# ultra dma mode-5,S.M.A.R.T. CAPABLE BUT DISABLED



## fejl9331 (Oct 19, 2010)

I am having the same problem. I added two drives WD Caviar Green (2TB). I initialized both of them then shutdown. Went to turn on the computer and it stops during bios saying Ultra DMA Mode-5 SMART Capable but Disabled. I try to get into bios and it just freezes because it cannot start windows 7 Ultimate. Please HELP!!


----------



## dai (Jul 2, 2004)

try a cmos reset

when you do manage to get into the bios enable

smart

what are you running
video card
cpu
m/board
ram
power supply
brand
model
wattage


----------



## fejl9331 (Oct 19, 2010)

Thank You for replying to this thread. I am running:
Two HD 5770 ATI Graphics Cards
Intel i7 930 CPU
ASRock X58 Extreme Motherboard
6 GB of Ram
PSU: Rocketfish Model RF-700WPS2 w/ Active PFC 700 Watt

I will give this a shot.
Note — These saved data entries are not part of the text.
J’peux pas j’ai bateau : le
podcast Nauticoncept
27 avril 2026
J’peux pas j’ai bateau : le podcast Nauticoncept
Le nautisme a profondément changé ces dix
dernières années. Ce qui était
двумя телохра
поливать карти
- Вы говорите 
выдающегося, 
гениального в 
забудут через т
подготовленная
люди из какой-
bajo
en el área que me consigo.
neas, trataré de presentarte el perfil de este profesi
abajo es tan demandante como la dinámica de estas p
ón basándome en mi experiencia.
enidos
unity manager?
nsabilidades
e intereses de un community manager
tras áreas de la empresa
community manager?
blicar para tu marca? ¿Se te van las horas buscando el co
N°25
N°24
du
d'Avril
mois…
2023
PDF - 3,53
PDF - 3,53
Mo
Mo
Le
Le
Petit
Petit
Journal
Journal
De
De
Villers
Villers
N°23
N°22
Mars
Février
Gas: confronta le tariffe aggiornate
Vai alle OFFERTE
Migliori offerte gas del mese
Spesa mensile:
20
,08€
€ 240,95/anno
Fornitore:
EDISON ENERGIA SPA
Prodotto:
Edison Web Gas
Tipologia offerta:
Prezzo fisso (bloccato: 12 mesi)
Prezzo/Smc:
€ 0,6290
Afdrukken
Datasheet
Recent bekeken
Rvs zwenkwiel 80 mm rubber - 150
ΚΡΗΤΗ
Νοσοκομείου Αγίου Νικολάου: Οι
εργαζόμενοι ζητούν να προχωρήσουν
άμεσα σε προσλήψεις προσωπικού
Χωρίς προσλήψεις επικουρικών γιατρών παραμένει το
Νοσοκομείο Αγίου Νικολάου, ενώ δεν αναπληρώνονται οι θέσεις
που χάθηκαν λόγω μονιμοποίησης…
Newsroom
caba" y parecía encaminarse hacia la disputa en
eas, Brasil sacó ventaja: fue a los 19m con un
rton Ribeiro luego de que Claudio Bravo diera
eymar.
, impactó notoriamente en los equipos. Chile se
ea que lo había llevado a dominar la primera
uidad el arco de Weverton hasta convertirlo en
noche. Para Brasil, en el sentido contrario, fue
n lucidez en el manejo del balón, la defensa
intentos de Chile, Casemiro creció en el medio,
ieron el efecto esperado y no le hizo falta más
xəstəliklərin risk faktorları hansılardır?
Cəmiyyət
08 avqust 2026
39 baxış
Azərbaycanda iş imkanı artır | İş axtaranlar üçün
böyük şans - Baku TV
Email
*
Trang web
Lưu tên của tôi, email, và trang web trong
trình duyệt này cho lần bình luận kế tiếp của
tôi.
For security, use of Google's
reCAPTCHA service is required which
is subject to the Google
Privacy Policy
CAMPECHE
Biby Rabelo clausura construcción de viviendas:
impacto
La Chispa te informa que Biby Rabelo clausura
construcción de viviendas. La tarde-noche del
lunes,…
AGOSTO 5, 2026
Thanks


----------



## speedster123 (Oct 18, 2006)

i would have to say the rocketship is inadequate for your 2 video cards, even though it is expensive.


----------



## fejl9331 (Oct 19, 2010)

What do you recommend? I was told this would be fine. It was given to me anyway. Should I go to a 1000 watt? If so what brand? Thanks


----------



## dai (Jul 2, 2004)

here or better

http://www.newegg.com/Product/Produ...er+Supplies-_-Corsair+Memory++Inc.-_-17139009

http://www.techsupportforum.com/f210/power-supply-information-and-selection-192217.html


----------



## fejl9331 (Oct 19, 2010)

Thank You.... I will purchase this PSU asap..Also I did get into bios and turned SMART on. Everything is good. Thanks for the help...


----------



## speedster123 (Oct 18, 2006)

the corsair psu will do a better job of protecting your system, good luck.


----------